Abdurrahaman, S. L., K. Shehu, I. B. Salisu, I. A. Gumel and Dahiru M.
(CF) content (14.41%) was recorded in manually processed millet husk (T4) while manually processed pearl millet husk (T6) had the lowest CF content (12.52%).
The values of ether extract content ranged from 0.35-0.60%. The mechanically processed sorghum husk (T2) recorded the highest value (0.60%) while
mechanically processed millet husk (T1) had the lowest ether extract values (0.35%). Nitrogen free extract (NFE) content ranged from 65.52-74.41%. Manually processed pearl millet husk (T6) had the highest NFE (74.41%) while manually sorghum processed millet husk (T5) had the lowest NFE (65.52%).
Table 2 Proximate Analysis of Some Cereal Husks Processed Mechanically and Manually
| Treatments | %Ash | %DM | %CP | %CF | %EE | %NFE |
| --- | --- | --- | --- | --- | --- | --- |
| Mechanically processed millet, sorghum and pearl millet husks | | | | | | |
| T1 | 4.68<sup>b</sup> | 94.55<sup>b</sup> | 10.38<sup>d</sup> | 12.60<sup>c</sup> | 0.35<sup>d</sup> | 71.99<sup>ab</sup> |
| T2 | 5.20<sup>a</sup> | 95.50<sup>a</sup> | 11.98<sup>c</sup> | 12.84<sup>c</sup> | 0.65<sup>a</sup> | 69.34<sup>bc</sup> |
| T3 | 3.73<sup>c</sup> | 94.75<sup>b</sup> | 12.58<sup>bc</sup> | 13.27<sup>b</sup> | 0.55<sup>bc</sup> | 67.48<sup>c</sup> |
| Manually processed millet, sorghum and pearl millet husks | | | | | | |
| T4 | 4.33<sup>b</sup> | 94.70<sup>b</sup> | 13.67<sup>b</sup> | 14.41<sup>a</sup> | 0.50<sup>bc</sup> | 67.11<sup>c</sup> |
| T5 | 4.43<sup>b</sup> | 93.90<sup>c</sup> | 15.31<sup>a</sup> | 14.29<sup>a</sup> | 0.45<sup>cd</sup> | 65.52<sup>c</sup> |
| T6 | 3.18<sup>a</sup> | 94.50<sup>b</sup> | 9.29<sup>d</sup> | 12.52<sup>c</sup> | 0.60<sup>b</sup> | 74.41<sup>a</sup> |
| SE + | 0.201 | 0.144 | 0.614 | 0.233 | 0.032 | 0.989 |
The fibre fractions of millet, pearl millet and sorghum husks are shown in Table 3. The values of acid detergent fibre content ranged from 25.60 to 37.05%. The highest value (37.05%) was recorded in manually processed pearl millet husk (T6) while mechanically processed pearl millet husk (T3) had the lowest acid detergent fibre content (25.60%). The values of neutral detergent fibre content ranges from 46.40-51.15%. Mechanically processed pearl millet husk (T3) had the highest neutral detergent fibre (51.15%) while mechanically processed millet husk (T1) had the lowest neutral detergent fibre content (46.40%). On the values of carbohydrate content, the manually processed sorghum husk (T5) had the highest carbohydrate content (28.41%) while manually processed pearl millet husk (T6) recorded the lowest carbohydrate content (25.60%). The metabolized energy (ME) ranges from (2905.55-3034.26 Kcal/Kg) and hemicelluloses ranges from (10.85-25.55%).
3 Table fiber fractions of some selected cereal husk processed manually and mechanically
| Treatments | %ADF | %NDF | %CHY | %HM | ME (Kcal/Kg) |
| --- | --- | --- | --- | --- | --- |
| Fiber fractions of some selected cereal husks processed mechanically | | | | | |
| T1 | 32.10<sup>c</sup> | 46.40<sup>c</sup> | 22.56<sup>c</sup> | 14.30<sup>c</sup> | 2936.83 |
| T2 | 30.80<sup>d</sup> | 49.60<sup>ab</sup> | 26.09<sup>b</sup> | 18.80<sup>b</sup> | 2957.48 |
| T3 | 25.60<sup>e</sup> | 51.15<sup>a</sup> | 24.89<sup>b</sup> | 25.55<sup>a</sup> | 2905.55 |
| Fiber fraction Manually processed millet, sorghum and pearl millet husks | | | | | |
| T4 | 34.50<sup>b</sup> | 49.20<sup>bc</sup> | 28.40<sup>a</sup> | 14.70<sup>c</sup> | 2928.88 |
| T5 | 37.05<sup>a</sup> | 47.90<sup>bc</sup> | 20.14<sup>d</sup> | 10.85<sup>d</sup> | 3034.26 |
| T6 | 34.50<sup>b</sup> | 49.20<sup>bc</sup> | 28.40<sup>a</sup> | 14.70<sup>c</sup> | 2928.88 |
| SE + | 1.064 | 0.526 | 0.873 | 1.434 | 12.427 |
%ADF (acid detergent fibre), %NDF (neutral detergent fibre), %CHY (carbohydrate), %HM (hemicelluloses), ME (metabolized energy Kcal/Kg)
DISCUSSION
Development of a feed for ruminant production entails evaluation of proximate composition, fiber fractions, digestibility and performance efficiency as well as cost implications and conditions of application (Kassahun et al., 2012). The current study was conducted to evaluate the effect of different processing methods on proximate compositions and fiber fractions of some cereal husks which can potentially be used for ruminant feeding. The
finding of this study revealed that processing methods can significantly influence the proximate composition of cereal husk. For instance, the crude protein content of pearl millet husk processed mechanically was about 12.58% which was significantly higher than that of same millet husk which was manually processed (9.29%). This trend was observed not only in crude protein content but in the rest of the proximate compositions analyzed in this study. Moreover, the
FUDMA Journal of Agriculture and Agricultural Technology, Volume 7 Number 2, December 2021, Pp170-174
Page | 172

**WORK INSTRUCTION**
Take each line of the listing above and set it down again exactly.

**RESULT OF THE EXERCISE**
Abdurrahaman, S. L., K. Shehu, I. B. Salisu, I. A. Gumel and Dahiru M.
(CF) content (14.41%) was recorded in manually processed millet husk (T4) while manually processed pearl millet husk (T6) had the lowest CF content (12.52%).
The values of ether extract content ranged from 0.35-0.60%. The mechanically processed sorghum husk (T2) recorded the highest value (0.60%) while
mechanically processed millet husk (T1) had the lowest ether extract values (0.35%). Nitrogen free extract (NFE) content ranged from 65.52-74.41%. Manually processed pearl millet husk (T6) had the highest NFE (74.41%) while manually sorghum processed millet husk (T5) had the lowest NFE (65.52%).
Table 2 Proximate Analysis of Some Cereal Husks Processed Mechanically and Manually
| Treatments | %Ash | %DM | %CP | %CF | %EE | %NFE |
| --- | --- | --- | --- | --- | --- | --- |
| Mechanically processed millet, sorghum and pearl millet husks | | | | | | |
| T1 | 4.68<sup>b</sup> | 94.55<sup>b</sup> | 10.38<sup>d</sup> | 12.60<sup>c</sup> | 0.35<sup>d</sup> | 71.99<sup>ab</sup> |
| T2 | 5.20<sup>a</sup> | 95.50<sup>a</sup> | 11.98<sup>c</sup> | 12.84<sup>c</sup> | 0.65<sup>a</sup> | 69.34<sup>bc</sup> |
| T3 | 3.73<sup>c</sup> | 94.75<sup>b</sup> | 12.58<sup>bc</sup> | 13.27<sup>b</sup> | 0.55<sup>bc</sup> | 67.48<sup>c</sup> |
| Manually processed millet, sorghum and pearl millet husks | | | | | | |
| T4 | 4.33<sup>b</sup> | 94.70<sup>b</sup> | 13.67<sup>b</sup> | 14.41<sup>a</sup> | 0.50<sup>bc</sup> | 67.11<sup>c</sup> |
| T5 | 4.43<sup>b</sup> | 93.90<sup>c</sup> | 15.31<sup>a</sup> | 14.29<sup>a</sup> | 0.45<sup>cd</sup> | 65.52<sup>c</sup> |
| T6 | 3.18<sup>a</sup> | 94.50<sup>b</sup> | 9.29<sup>d</sup> | 12.52<sup>c</sup> | 0.60<sup>b</sup> | 74.41<sup>a</sup> |
| SE + | 0.201 | 0.144 | 0.614 | 0.233 | 0.032 | 0.989 |
The fibre fractions of millet, pearl millet and sorghum husks are shown in Table 3. The values of acid detergent fibre content ranged from 25.60 to 37.05%. The highest value (37.05%) was recorded in manually processed pearl millet husk (T6) while mechanically processed pearl millet husk (T3) had the lowest acid detergent fibre content (25.60%). The values of neutral detergent fibre content ranges from 46.40-51.15%. Mechanically processed pearl millet husk (T3) had the highest neutral detergent fibre (51.15%) while mechanically processed millet husk (T1) had the lowest neutral detergent fibre content (46.40%). On the values of carbohydrate content, the manually processed sorghum husk (T5) had the highest carbohydrate content (28.41%) while manually processed pearl millet husk (T6) recorded the lowest carbohydrate content (25.60%). The metabolized energy (ME) ranges from (2905.55-3034.26 Kcal/Kg) and hemicelluloses ranges from (10.85-25.55%).
3 Table fiber fractions of some selected cereal husk processed manually and mechanically
| Treatments | %ADF | %NDF | %CHY | %HM | ME (Kcal/Kg) |
| --- | --- | --- | --- | --- | --- |
| Fiber fractions of some selected cereal husks processed mechanically | | | | | |
| T1 | 32.10<sup>c</sup> | 46.40<sup>c</sup> | 22.56<sup>c</sup> | 14.30<sup>c</sup> | 2936.83 |
| T2 | 30.80<sup>d</sup> | 49.60<sup>ab</sup> | 26.09<sup>b</sup> | 18.80<sup>b</sup> | 2957.48 |
| T3 | 25.60<sup>e</sup> | 51.15<sup>a</sup> | 24.89<sup>b</sup> | 25.55<sup>a</sup> | 2905.55 |
| Fiber fraction Manually processed millet, sorghum and pearl millet husks | | | | | |
| T4 | 34.50<sup>b</sup> | 49.20<sup>bc</sup> | 28.40<sup>a</sup> | 14.70<sup>c</sup> | 2928.88 |
| T5 | 37.05<sup>a</sup> | 47.90<sup>bc</sup> | 20.14<sup>d</sup> | 10.85<sup>d</sup> | 3034.26 |
| T6 | 34.50<sup>b</sup> | 49.20<sup>bc</sup> | 28.40<sup>a</sup> | 14.70<sup>c</sup> | 2928.88 |
| SE + | 1.064 | 0.526 | 0.873 | 1.434 | 12.427 |
%ADF (acid detergent fibre), %NDF (neutral detergent fibre), %CHY (carbohydrate), %HM (hemicelluloses), ME (metabolized energy Kcal/Kg)
DISCUSSION
Development of a feed for ruminant production entails evaluation of proximate composition, fiber fractions, digestibility and performance efficiency as well as cost implications and conditions of application (Kassahun et al., 2012). The current study was conducted to evaluate the effect of different processing methods on proximate compositions and fiber fractions of some cereal husks which can potentially be used for ruminant feeding. The
finding of this study revealed that processing methods can significantly influence the proximate composition of cereal husk. For instance, the crude protein content of pearl millet husk processed mechanically was about 12.58% which was significantly higher than that of same millet husk which was manually processed (9.29%). This trend was observed not only in crude protein content but in the rest of the proximate compositions analyzed in this study. Moreover, the
FUDMA Journal of Agriculture and Agricultural Technology, Volume 7 Number 2, December 2021, Pp170-174
Page | 172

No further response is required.